Start of DATA EXTRACT

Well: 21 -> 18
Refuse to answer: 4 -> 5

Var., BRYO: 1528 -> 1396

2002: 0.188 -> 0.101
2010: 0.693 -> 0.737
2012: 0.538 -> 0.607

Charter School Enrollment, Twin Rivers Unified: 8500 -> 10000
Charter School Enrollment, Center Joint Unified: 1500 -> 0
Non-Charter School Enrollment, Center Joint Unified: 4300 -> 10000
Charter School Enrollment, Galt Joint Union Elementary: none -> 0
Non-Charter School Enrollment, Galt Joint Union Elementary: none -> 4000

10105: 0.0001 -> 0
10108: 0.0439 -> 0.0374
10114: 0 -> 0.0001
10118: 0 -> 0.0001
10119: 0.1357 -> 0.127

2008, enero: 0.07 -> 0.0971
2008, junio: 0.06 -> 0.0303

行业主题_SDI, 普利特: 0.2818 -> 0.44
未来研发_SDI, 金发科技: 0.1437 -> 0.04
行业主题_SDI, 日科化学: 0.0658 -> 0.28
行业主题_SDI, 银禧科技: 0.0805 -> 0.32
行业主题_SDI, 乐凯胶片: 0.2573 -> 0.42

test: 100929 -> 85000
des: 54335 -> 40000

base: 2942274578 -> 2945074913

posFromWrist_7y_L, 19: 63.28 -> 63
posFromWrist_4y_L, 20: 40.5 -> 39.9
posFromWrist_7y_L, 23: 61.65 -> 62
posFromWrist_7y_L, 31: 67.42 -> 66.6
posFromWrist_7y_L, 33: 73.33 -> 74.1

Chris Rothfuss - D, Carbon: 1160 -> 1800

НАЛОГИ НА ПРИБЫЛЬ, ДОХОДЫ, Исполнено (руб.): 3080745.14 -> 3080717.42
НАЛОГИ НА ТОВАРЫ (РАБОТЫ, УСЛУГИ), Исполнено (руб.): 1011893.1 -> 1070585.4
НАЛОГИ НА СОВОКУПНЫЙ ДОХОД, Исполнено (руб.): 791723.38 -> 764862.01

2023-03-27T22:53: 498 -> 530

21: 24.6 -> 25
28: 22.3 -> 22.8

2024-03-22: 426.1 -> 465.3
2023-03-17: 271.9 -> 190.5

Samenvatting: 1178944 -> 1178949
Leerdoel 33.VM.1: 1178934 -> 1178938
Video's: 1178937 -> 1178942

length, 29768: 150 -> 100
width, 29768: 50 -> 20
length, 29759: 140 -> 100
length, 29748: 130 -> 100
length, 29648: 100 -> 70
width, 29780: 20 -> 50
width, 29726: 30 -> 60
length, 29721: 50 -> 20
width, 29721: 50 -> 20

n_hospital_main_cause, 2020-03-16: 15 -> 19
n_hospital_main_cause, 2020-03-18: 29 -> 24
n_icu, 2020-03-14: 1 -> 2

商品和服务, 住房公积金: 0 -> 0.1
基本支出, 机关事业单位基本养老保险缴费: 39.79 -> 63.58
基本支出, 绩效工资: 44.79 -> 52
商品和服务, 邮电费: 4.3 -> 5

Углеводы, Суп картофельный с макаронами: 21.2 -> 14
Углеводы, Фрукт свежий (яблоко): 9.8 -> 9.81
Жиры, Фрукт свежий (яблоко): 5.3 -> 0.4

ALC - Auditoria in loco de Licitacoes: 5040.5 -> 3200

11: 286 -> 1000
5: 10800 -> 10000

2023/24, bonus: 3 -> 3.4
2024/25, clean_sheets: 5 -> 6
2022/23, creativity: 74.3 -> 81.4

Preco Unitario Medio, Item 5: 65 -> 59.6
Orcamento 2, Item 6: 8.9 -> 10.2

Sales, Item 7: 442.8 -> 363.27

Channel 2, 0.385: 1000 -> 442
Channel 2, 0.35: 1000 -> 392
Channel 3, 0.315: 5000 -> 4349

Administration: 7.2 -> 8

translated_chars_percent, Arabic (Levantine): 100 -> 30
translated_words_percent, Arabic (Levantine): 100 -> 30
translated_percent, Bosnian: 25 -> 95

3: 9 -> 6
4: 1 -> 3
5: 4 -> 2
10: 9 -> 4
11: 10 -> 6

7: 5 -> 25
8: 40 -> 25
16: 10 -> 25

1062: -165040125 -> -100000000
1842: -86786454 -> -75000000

End of DATA EXTRACT

_WHAT IS NEEDED_: Extract every line above exactly as it stands.

_COMPLETED EXERCISE_:
Well: 21 -> 18
Refuse to answer: 4 -> 5

Var., BRYO: 1528 -> 1396

2002: 0.188 -> 0.101
2010: 0.693 -> 0.737
2012: 0.538 -> 0.607

Charter School Enrollment, Twin Rivers Unified: 8500 -> 10000
Charter School Enrollment, Center Joint Unified: 1500 -> 0
Non-Charter School Enrollment, Center Joint Unified: 4300 -> 10000
Charter School Enrollment, Galt Joint Union Elementary: none -> 0
Non-Charter School Enrollment, Galt Joint Union Elementary: none -> 4000

10105: 0.0001 -> 0
10108: 0.0439 -> 0.0374
10114: 0 -> 0.0001
10118: 0 -> 0.0001
10119: 0.1357 -> 0.127

2008, enero: 0.07 -> 0.0971
2008, junio: 0.06 -> 0.0303

行业主题_SDI, 普利特: 0.2818 -> 0.44
未来研发_SDI, 金发科技: 0.1437 -> 0.04
行业主题_SDI, 日科化学: 0.0658 -> 0.28
行业主题_SDI, 银禧科技: 0.0805 -> 0.32
行业主题_SDI, 乐凯胶片: 0.2573 -> 0.42

test: 100929 -> 85000
des: 54335 -> 40000

base: 2942274578 -> 2945074913

posFromWrist_7y_L, 19: 63.28 -> 63
posFromWrist_4y_L, 20: 40.5 -> 39.9
posFromWrist_7y_L, 23: 61.65 -> 62
posFromWrist_7y_L, 31: 67.42 -> 66.6
posFromWrist_7y_L, 33: 73.33 -> 74.1

Chris Rothfuss - D, Carbon: 1160 -> 1800

НАЛОГИ НА ПРИБЫЛЬ, ДОХОДЫ, Исполнено (руб.): 3080745.14 -> 3080717.42
НАЛОГИ НА ТОВАРЫ (РАБОТЫ, УСЛУГИ), Исполнено (руб.): 1011893.1 -> 1070585.4
НАЛОГИ НА СОВОКУПНЫЙ ДОХОД, Исполнено (руб.): 791723.38 -> 764862.01

2023-03-27T22:53: 498 -> 530

21: 24.6 -> 25
28: 22.3 -> 22.8

2024-03-22: 426.1 -> 465.3
2023-03-17: 271.9 -> 190.5

Samenvatting: 1178944 -> 1178949
Leerdoel 33.VM.1: 1178934 -> 1178938
Video's: 1178937 -> 1178942

length, 29768: 150 -> 100
width, 29768: 50 -> 20
length, 29759: 140 -> 100
length, 29748: 130 -> 100
length, 29648: 100 -> 70
width, 29780: 20 -> 50
width, 29726: 30 -> 60
length, 29721: 50 -> 20
width, 29721: 50 -> 20

n_hospital_main_cause, 2020-03-16: 15 -> 19
n_hospital_main_cause, 2020-03-18: 29 -> 24
n_icu, 2020-03-14: 1 -> 2

商品和服务, 住房公积金: 0 -> 0.1
基本支出, 机关事业单位基本养老保险缴费: 39.79 -> 63.58
基本支出, 绩效工资: 44.79 -> 52
商品和服务, 邮电费: 4.3 -> 5

Углеводы, Суп картофельный с макаронами: 21.2 -> 14
Углеводы, Фрукт свежий (яблоко): 9.8 -> 9.81
Жиры, Фрукт свежий (яблоко): 5.3 -> 0.4

ALC - Auditoria in loco de Licitacoes: 5040.5 -> 3200

11: 286 -> 1000
5: 10800 -> 10000

2023/24, bonus: 3 -> 3.4
2024/25, clean_sheets: 5 -> 6
2022/23, creativity: 74.3 -> 81.4

Preco Unitario Medio, Item 5: 65 -> 59.6
Orcamento 2, Item 6: 8.9 -> 10.2

Sales, Item 7: 442.8 -> 363.27

Channel 2, 0.385: 1000 -> 442
Channel 2, 0.35: 1000 -> 392
Channel 3, 0.315: 5000 -> 4349

Administration: 7.2 -> 8

translated_chars_percent, Arabic (Levantine): 100 -> 30
translated_words_percent, Arabic (Levantine): 100 -> 30
translated_percent, Bosnian: 25 -> 95

3: 9 -> 6
4: 1 -> 3
5: 4 -> 2
10: 9 -> 4
11: 10 -> 6

7: 5 -> 25
8: 40 -> 25
16: 10 -> 25

1062: -165040125 -> -100000000
1842: -86786454 -> -75000000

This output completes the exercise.